We expected them to appear at our school at any minute. I am not exaggerating. In our grammar school years, air raids were commonplace. We would run in from playing in the street and lie down on the floor to practice for an atomic attack. We would rehearse crouching under our desks at school in case the attack came during school hours. Again and again, probable scenarios were described to us in which the Communists would come into our school with their weapons drawn. The nuns would, of course, be shot immediately. We would be rounded up, taken from our parents, and brought to camps to be brainwashed in Communist doctrine.
Our immediate goal was to elude the enemy and make our way over to the church where we were to go to the tabernacle and consume the Blessed Sacrament before the Communists could desecrate it.
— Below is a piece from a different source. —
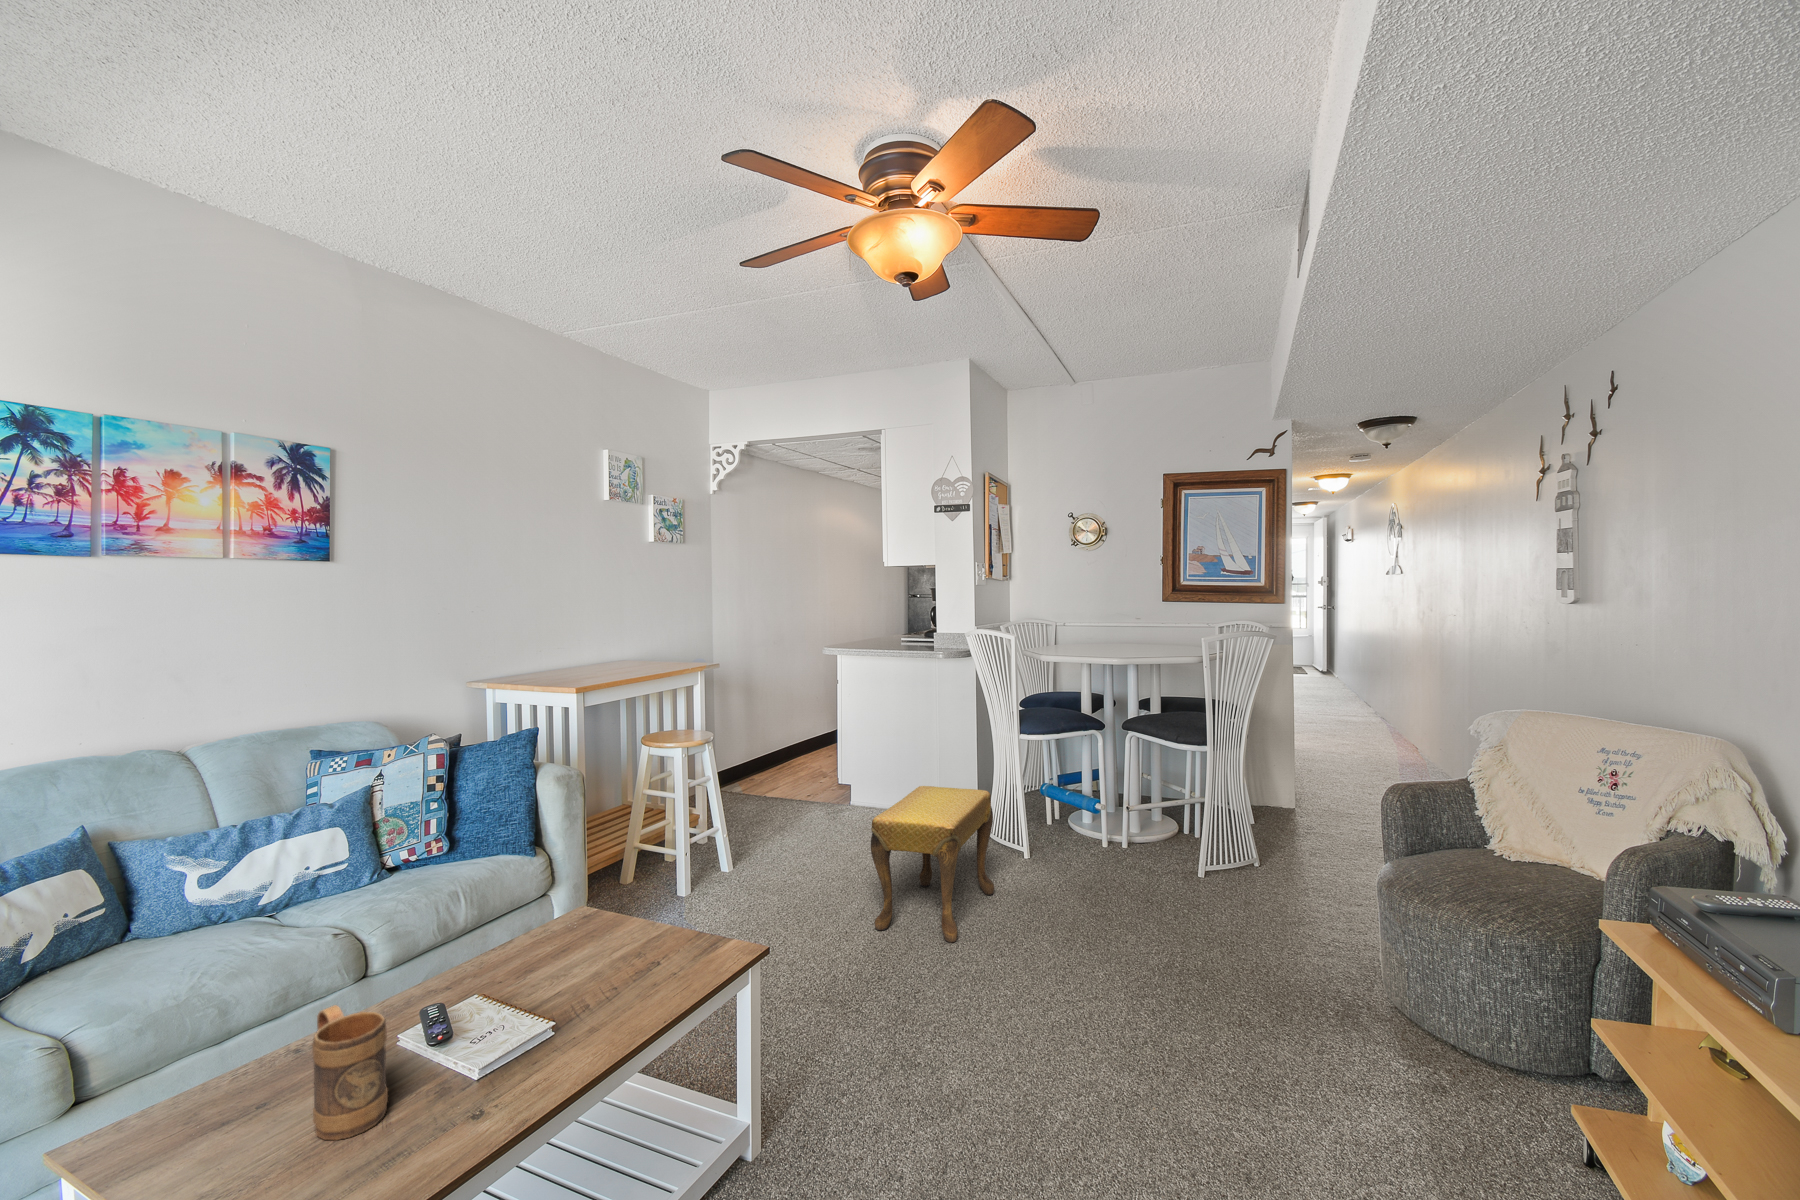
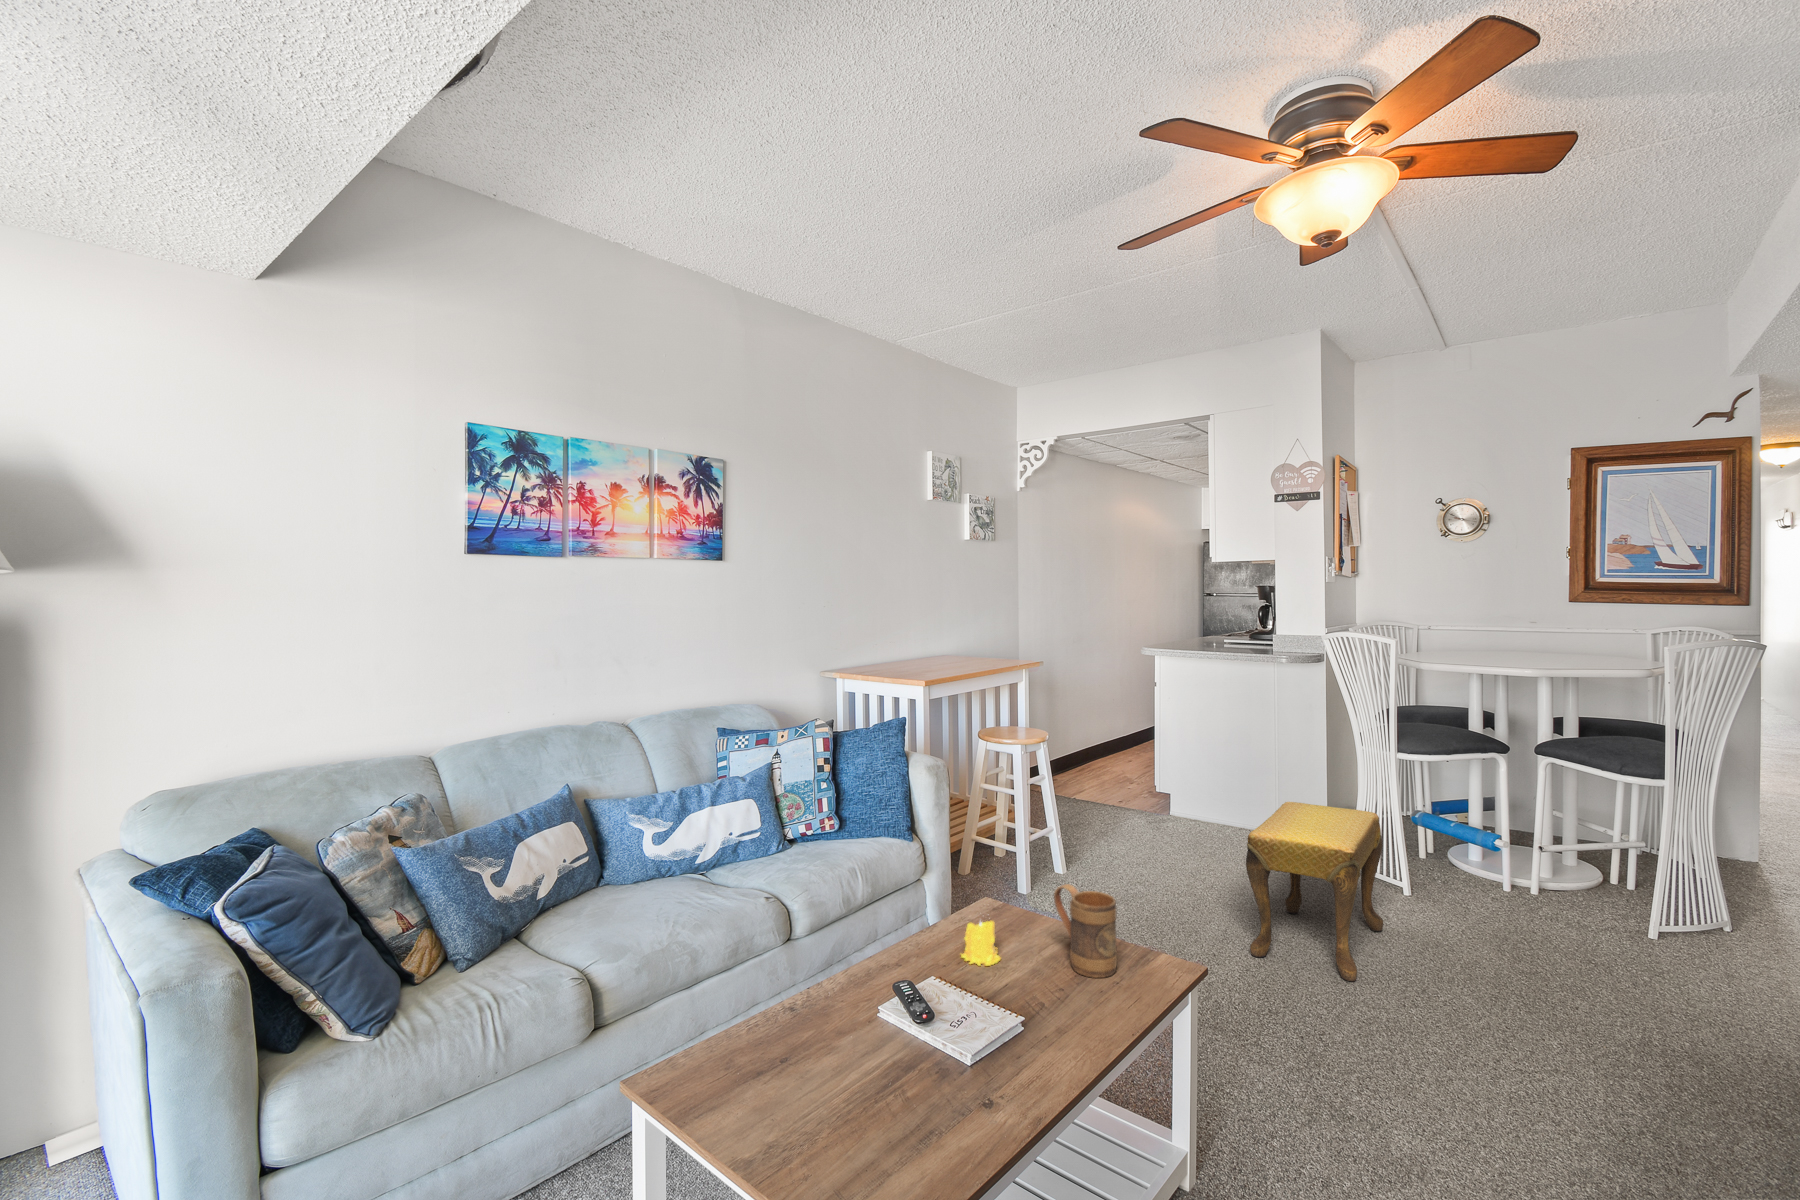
candle: none [527,927,572,977] -> present [961,921,1001,966]
mug: present [312,1005,388,1140] -> present [1054,884,1117,978]

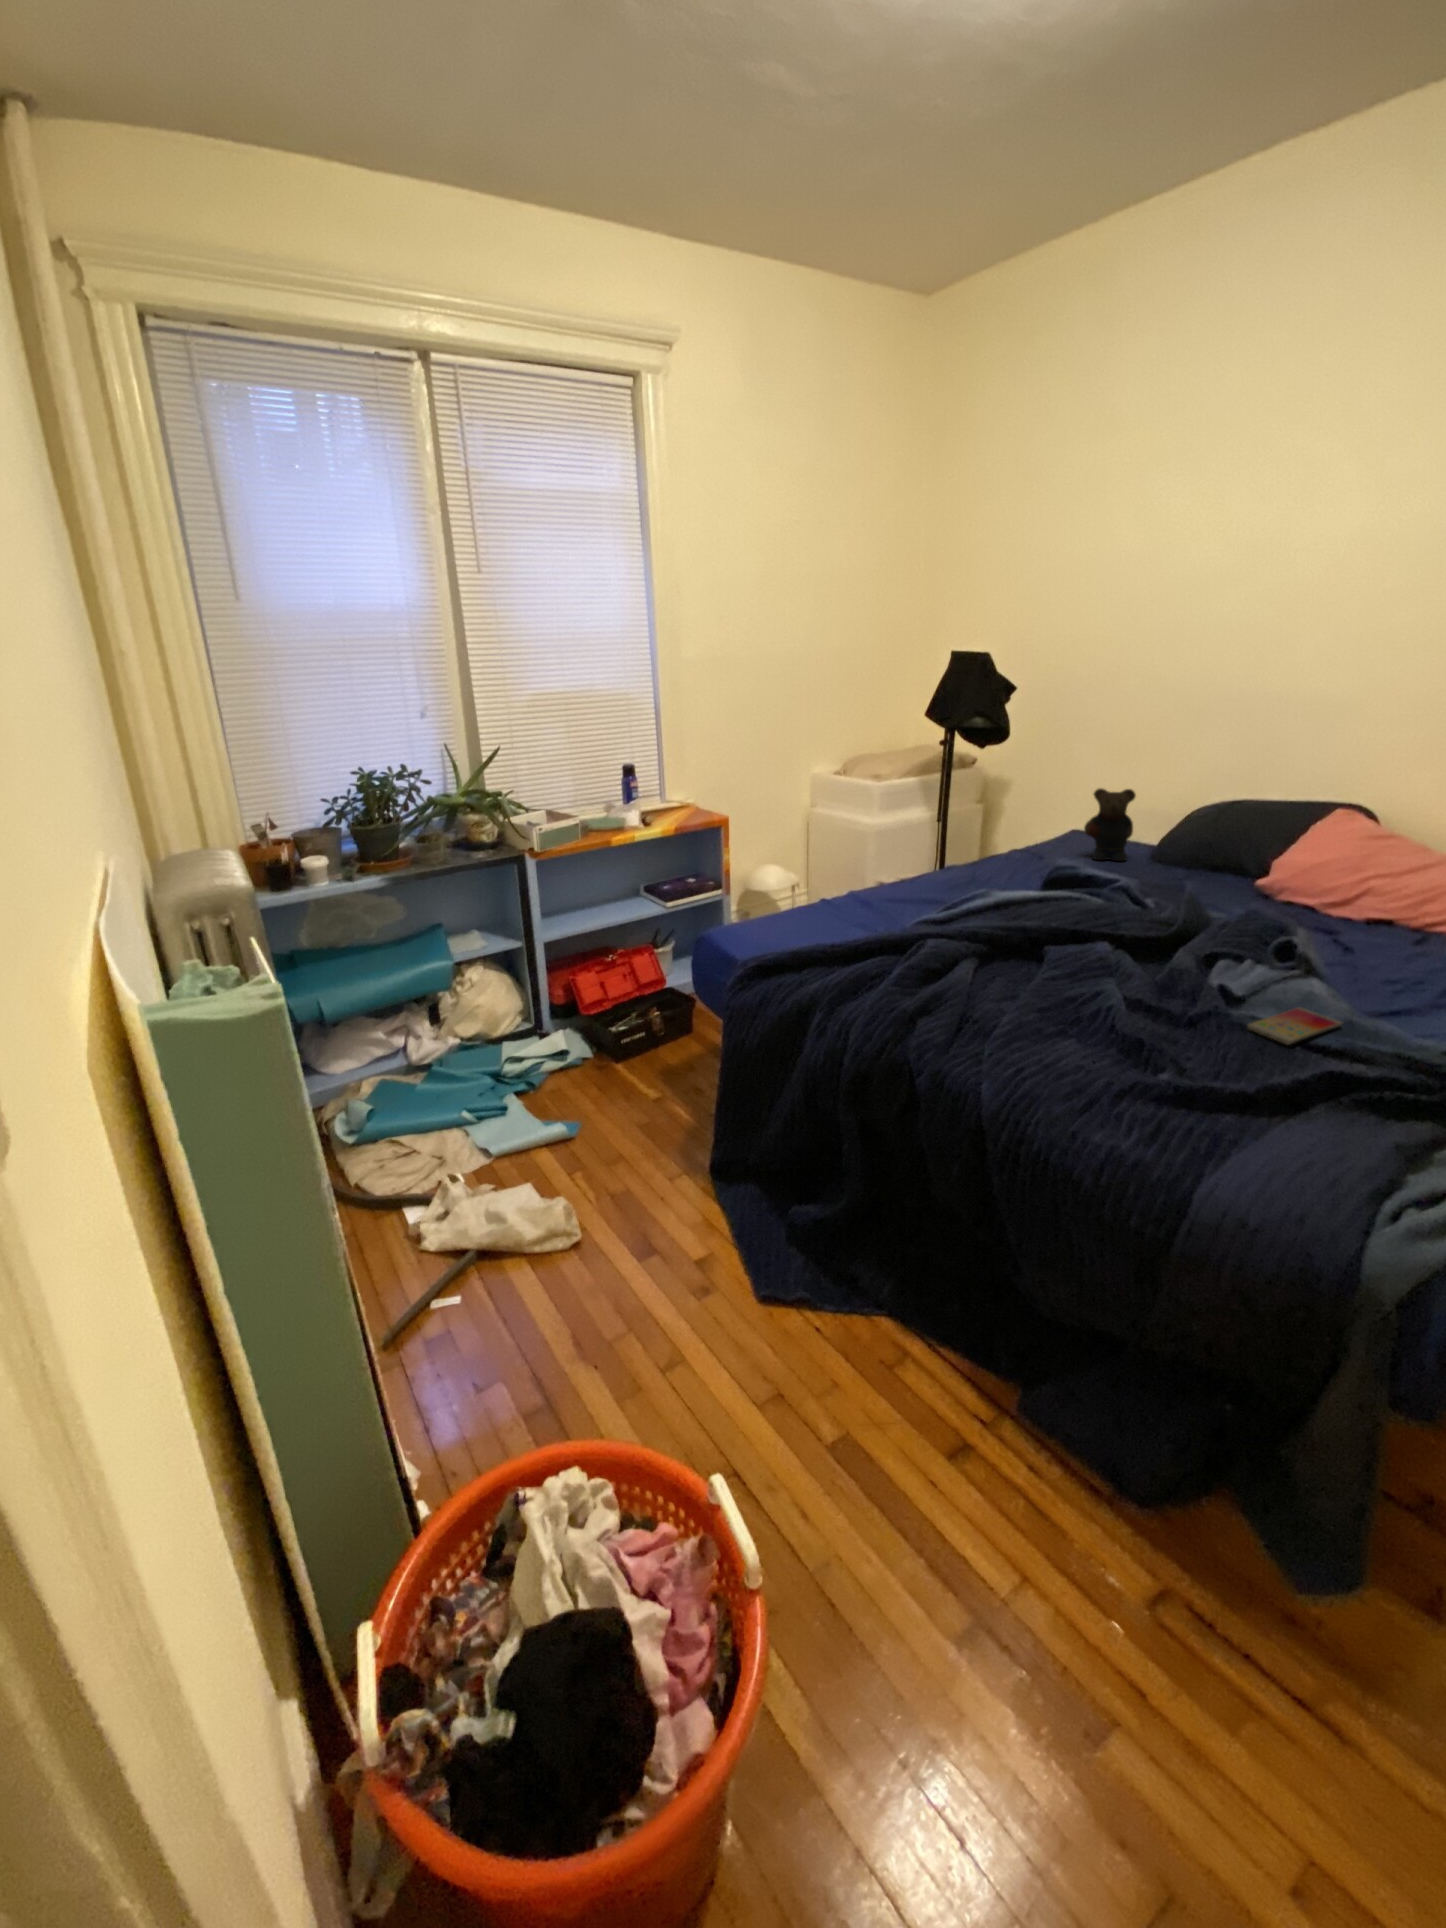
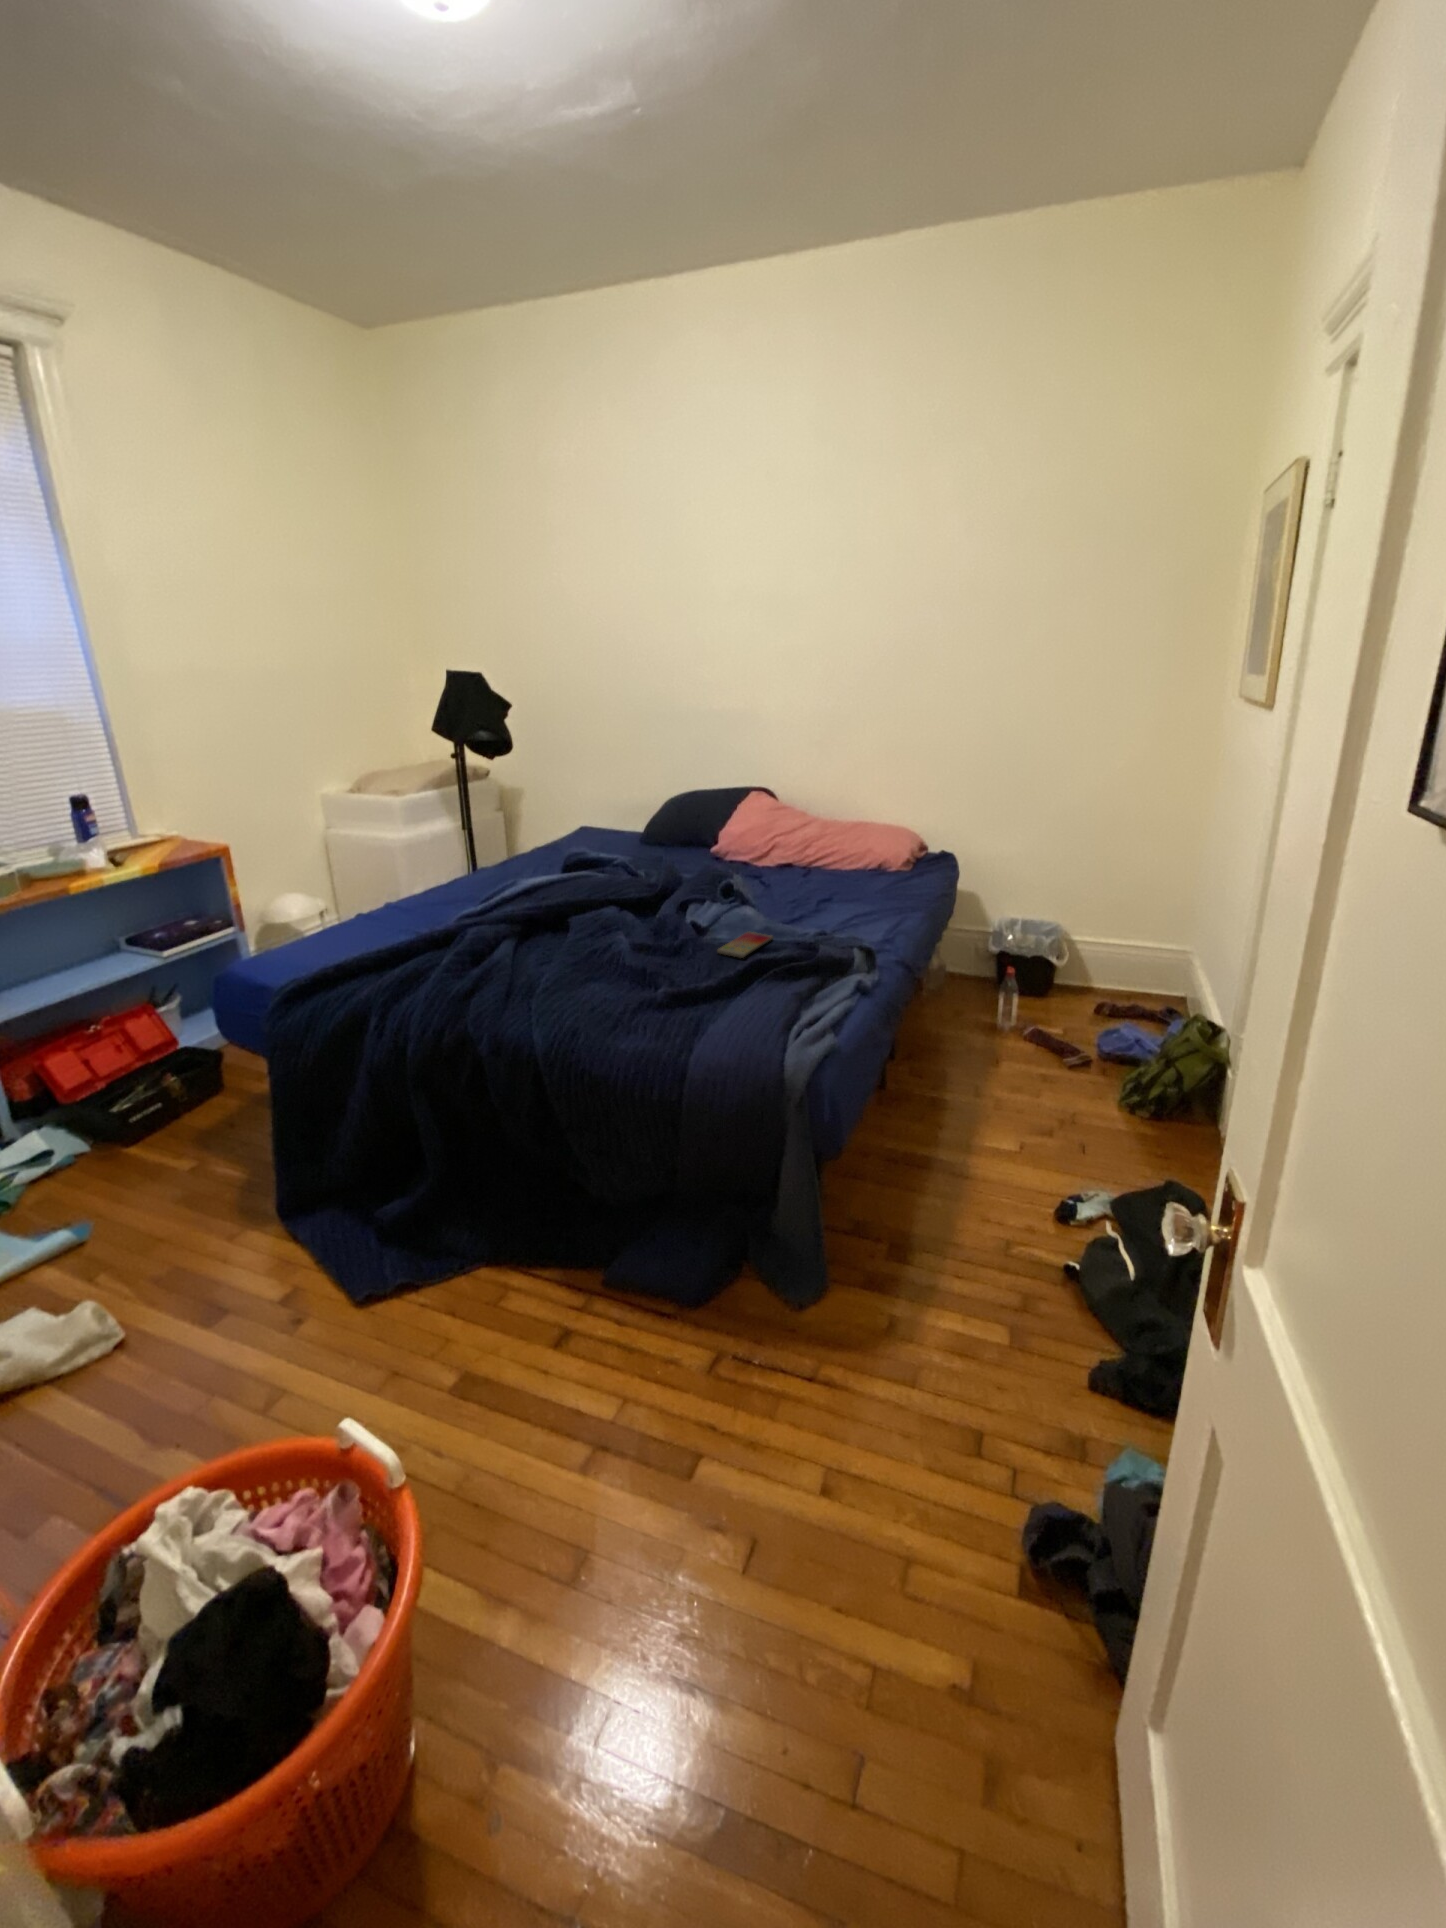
teddy bear: present [1084,788,1136,861] -> none [591,785,630,848]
Beyond that, we were to resist any ideological bullying by the Reds and boldly announce our faith and our intention to keep that faith even if it meant our deaths, which we knew it would.
The weak, and we suspected there were weak fifth-graders (probably the ones who did not know all seventy-seven answers), would give in to the first hint of torture and renounce the faith, saying right away that they were not Catholics.
The Communists never came. We were confirmed, promoted to the sixth grade, the clock of history struck 1963, and the maelstrom of cultural change that was the 1960’s began to swirl uncontrollably. By 1973, our society and our Church would be completely different. The world of 1973 was radically altered from the world of 1963. It was not just a matter of fast-paced technological changes as we are experiencing today that, in turn, affect the culture. Fundamental change occurred. Generations no longer related to each other in the same way. Gender roles and relationships were fundamentally questioned. The status of governments and institutions was reduced. Authority in general didn’t, well, hold any authority. Truth and beauty and goodness became relative terms. Family structures were re-defined. A decade begun in idealism and optimism ended in materialism and cynicism.
Almost six decades later, the memories of that era’s Catholic Church in America seem very far away indeed, as does the society as a whole of the 1950’s and ‘60’s. The reality of the time is well-revised in the remembering and there are tendencies to be nostalgic or to look back with some wistfulness. The fact is that they really were not the greatest of times. The rigidity of class and race and gender seem unbearable to 21st century eyes. The discrepancies between the values people proclaimed and the ones they actually lived reveal a fragility about the prevailing culture that makes the chaos and breakdown of the ensuing years understandable.
Ought we go back to that time? No, we shouldn’t and we can’t. The virtues of that time period are far outweighed by the defects. But virtues there were. If we were to reach back into that era of the Church marked by insular thinking, we would find some things of value, traits of the Church that were lost during the closing years of the 20th century.
My comrades and I, the fifth-grade confirmees, were engaged in the struggle of good against evil. How welcome would it be for us living in the beginning of the 21st century to have moral, political, spiritual, and economic battle lines so clearly and neatly drawn! In the present time, we trip over the definitions of “good” and “evil.” It is hard to find agreement on what is of value, and labeling anything as “evil” is pretty much left up to the individual. It is very rare, except for the occasional epic movie like the “Star Wars” series or the more recent “Narnia” films, that we can identify the “good guys” and the “bad guys.”
This murkiness about what is right and what is wrong may have started to be stirred up in the Korean War when, in contrast to the Second World War, the purpose of expending the lives of so many was unclear, an uncertainty that was taken up anew further south and further down the timeline in Vietnam. It wasn’t that the war in Southeast Asia wrought any more destruction than WW II; it was just that we couldn’t seem to justify it.